=== Excerpt ===
--- START ---

The body's immune system fights disease, infections and even cancer, acting like foot soldiers to protect against invaders and dissenters. But it turns out the immune system has traitors amongst their ranks. Dr. Karin de Visser and her team at the Netherlands Cancer Institute discovered that certain immune cells are persuaded by breast tumors to facilitate the spread of cancer cells. Their findings are published in advance online in the journal Nature.

In Western countries about one in eight women will develop breast cancer. Of the women who die of this disease, 90 percent dies because the cancer has spread to other parts of their body and formed metastases. For this reason, cancer researchers are trying to understand how the process of metastasis occurs. A few years ago, it was reported that breast cancer patients with a high number of immune cells called neutrophils in their blood are at increased risk of developing metastases. Immune cells are supposed to protect our body. So why are high neutrophil levels linked to worse outcome in women with breast cancer?

--- END ---

=== Work instructions ===
(a) Summarize the passage on immune cells and breast cancer in two sentences.
(b) According to the passage on immune cells and breast cancer, why are cancer researchers trying to understand how metastasis occurs? Answer in one or two sentences.
(c) Proceed with the passage on immune cells and breast cancer, picking up after its final sentence.

Collected data entries:
--- START ---

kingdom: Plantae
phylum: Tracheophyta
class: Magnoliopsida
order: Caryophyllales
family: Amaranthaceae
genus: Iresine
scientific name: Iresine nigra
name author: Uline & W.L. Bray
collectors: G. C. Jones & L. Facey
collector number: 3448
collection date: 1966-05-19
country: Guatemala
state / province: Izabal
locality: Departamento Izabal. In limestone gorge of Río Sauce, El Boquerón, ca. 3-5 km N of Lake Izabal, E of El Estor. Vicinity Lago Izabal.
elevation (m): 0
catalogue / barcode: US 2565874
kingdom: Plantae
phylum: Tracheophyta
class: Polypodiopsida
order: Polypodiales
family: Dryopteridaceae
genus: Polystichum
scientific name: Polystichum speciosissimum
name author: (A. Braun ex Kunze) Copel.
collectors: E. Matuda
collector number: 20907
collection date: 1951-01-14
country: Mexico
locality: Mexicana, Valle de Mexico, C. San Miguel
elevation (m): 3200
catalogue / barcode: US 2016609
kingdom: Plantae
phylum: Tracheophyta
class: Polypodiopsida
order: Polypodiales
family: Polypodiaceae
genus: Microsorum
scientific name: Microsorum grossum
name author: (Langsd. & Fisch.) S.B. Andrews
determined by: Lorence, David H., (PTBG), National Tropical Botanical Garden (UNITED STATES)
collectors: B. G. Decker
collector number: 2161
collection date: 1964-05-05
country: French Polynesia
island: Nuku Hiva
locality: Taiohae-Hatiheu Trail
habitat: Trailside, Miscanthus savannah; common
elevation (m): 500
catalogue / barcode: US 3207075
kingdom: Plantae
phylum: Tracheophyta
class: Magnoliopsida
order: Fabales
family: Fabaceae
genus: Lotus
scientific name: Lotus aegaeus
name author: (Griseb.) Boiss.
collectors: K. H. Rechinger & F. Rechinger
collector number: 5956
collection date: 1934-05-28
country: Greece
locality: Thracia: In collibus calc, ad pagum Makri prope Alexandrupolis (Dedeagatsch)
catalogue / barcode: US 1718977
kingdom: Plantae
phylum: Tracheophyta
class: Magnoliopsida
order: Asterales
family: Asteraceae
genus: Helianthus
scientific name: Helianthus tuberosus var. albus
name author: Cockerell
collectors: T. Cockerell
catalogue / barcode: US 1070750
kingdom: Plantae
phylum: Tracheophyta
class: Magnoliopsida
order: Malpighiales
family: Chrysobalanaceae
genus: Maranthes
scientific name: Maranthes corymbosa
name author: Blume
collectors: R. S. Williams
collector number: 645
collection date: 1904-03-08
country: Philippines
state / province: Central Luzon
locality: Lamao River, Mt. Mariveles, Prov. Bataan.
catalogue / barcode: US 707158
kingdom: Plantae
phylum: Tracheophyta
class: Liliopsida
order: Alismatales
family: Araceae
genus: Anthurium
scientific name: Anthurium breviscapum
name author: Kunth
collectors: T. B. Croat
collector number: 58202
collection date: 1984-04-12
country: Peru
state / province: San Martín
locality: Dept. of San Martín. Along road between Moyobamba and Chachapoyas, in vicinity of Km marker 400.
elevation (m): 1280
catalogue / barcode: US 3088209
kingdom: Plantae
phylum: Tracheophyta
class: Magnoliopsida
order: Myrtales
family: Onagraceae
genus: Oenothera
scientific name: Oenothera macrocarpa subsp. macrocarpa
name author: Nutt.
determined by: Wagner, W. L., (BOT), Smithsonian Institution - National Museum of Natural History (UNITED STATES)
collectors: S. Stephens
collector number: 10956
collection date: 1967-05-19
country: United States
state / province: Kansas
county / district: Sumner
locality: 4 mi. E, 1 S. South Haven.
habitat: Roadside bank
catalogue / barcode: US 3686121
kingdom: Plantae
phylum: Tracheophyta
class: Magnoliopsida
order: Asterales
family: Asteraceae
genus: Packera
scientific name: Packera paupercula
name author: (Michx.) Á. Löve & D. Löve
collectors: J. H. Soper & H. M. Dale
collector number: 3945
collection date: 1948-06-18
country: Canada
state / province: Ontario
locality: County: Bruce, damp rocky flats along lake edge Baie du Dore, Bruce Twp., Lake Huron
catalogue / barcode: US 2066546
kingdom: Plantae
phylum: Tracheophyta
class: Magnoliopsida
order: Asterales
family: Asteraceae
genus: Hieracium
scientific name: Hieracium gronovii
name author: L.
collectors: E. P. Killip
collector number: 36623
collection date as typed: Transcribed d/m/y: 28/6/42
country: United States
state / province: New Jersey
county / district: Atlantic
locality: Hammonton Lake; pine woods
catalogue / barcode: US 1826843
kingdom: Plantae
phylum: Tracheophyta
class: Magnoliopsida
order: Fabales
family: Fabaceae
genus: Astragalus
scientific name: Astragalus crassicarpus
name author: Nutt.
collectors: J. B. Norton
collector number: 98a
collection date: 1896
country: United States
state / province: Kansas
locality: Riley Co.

--- END ---

=== Responses in order ===
(a) Researchers led by Dr. Karin de Visser at the Netherlands Cancer Institute found that breast tumors persuade certain immune cells to help cancer cells spread, in findings published online in advance in Nature. Because about 90 percent of women who die of breast cancer die from metastases, and patients with many neutrophils in their blood face a higher risk of metastases, researchers are asking why high neutrophil levels are linked to worse outcomes.

(b) They are trying to understand it because 90 percent of the women who die of breast cancer die because the cancer has spread to other parts of their body and formed metastases.

(c)
Dr. Karin de Visser, group leader at the Netherlands Cancer Institute, and her team discovered that certain types of breast tumors cause a domino effect of reactions within the immune system. The tumor sends out signaling molecules that through a number of steps cause the immune system to produce lots of neutrophils. This normally happens as part of an inflammatory reaction, but the neutrophils that are activated by the tumor behave differently. It turns out they are able to block the actions of other immune cells, called T cells. T cells are the cells that can (sometimes) recognize and kill cancer cells.

De Visser and her team went on to discover that a signaling protein called interleukin 17 (or IL17) is important for this process. "We saw in our experiments that IL17 is crucial for the increased production of neutrophils", says De Visser. "And not only that, it turns out that this is also the molecule that changes the behavior of the neutrophils, causing them to become T cell inhibitory."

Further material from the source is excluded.